Gears transform shaft speed and torque at specific ratios, with minimum efficiency losses, which makes it possible to create the ideal output speed and torque with the addition of an appropriately sized and configured gearbox. Gear motors use either AC (alternating current) or DC (direct current) power depending on the type of electric motor coupled to the gearbox.
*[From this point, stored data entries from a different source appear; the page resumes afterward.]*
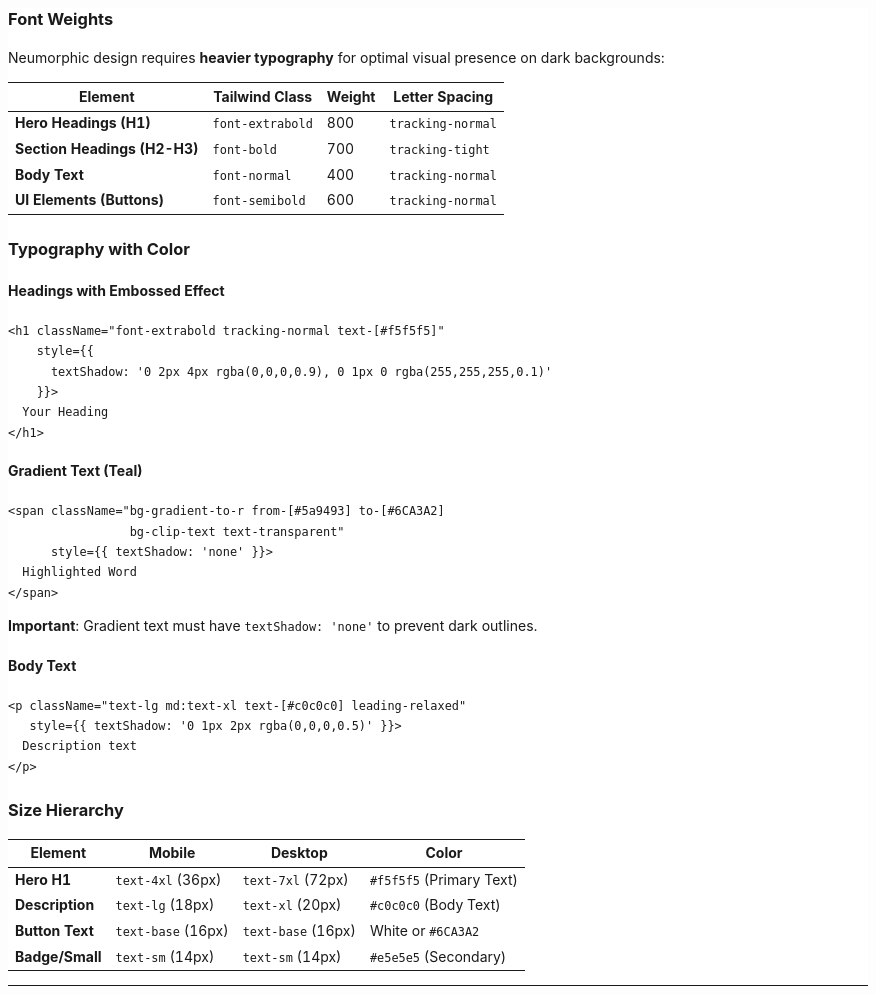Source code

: ### Font Weights

Neumorphic design requires **heavier typography** for optimal visual presence on dark backgrounds:

| Element | Tailwind Class | Weight | Letter Spacing |
|---------|----------------|--------|----------------|
| **Hero Headings (H1)** | `font-extrabold` | 800 | `tracking-normal` |
| **Section Headings (H2-H3)** | `font-bold` | 700 | `tracking-tight` |
| **Body Text** | `font-normal` | 400 | `tracking-normal` |
| **UI Elements (Buttons)** | `font-semibold` | 600 | `tracking-normal` |

### Typography with Color

#### Headings with Embossed Effect
```tsx
<h1 className="font-extrabold tracking-normal text-[#f5f5f5]"
    style={{
      textShadow: '0 2px 4px rgba(0,0,0,0.9), 0 1px 0 rgba(255,255,255,0.1)'
    }}>
  Your Heading
</h1>
```

#### Gradient Text (Teal)
```tsx
<span className="bg-gradient-to-r from-[#5a9493] to-[#6CA3A2]
                 bg-clip-text text-transparent"
      style={{ textShadow: 'none' }}>
  Highlighted Word
</span>
```

**Important**: Gradient text must have `textShadow: 'none'` to prevent dark outlines.

#### Body Text
```tsx
<p className="text-lg md:text-xl text-[#c0c0c0] leading-relaxed"
   style={{ textShadow: '0 1px 2px rgba(0,0,0,0.5)' }}>
  Description text
</p>
```

### Size Hierarchy

| Element | Mobile | Desktop | Color |
|---------|--------|---------|-------|
| **Hero H1** | `text-4xl` (36px) | `text-7xl` (72px) | `#f5f5f5` (Primary Text) |
| **Description** | `text-lg` (18px) | `text-xl` (20px) | `#c0c0c0` (Body Text) |
| **Button Text** | `text-base` (16px) | `text-base` (16px) | White or `#6CA3A2` |
| **Badge/Small** | `text-sm` (14px) | `text-sm` (14px) | `#e5e5e5` (Secondary) |

---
What Are the Different Gear Motor Types?
The two most common gear motor types are right-angle gear motors that use worm, bevel, or hypoid gearing and inline gear motors, which typically use spur gears or planetary gear sets. Worm, spur, and planetary gear technology is most frequently used in many gearmotor designs. Gear motors can be purchased with a variety of AC or DC motor types and are available in many reduction ratios to accommodate a vast number of applications such as automatic door operators, food & beverage equipment, and robotics.
How are Gear Motors Used?
Gear motors are used in applications that require high torque output at lower shaft speeds, which encompasses a wide range of applications and scenarios. Gear motors power many common applications, such as patient mobility equipment, precision agricultural planting solutions, conveyor drives, frozen beverage equipment, and medical tools.
What Applications DO NOT Use Gear Motors?
Because of the widespread use of electric gear motors, it is easier to explore applications where they ARE NOT used. Any application that requires high shaft speed, such as fans, pumps, and engine starters, will not benefit from the use of a gear motor, since gear motors reduce speed in favor of higher torque.